WHAT THE EXERCISE ASKS: Go through the listing below and gather every line with the word "Performer".

DATA TO EXAMINE:

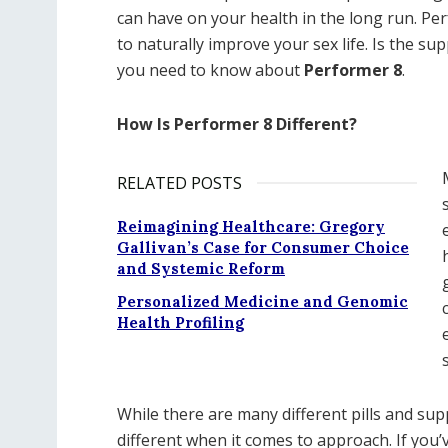
can have on your health in the long run. Pe
to naturally improve your sex life. Is the s
you need to know about
Performer 8
.
How Is Performer 8 Different?
RELATED POSTS
Reimagining Healthcare: Gregory
Gallivan’s Case for Consumer Choice
and Systemic Reform
Personalized Medicine and Genomic
Health Profiling
While there are many different pills and s
different when it comes to approach. If you’v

RESULT FOR THIS EXERCISE:
Performer 8
How Is Performer 8 Different?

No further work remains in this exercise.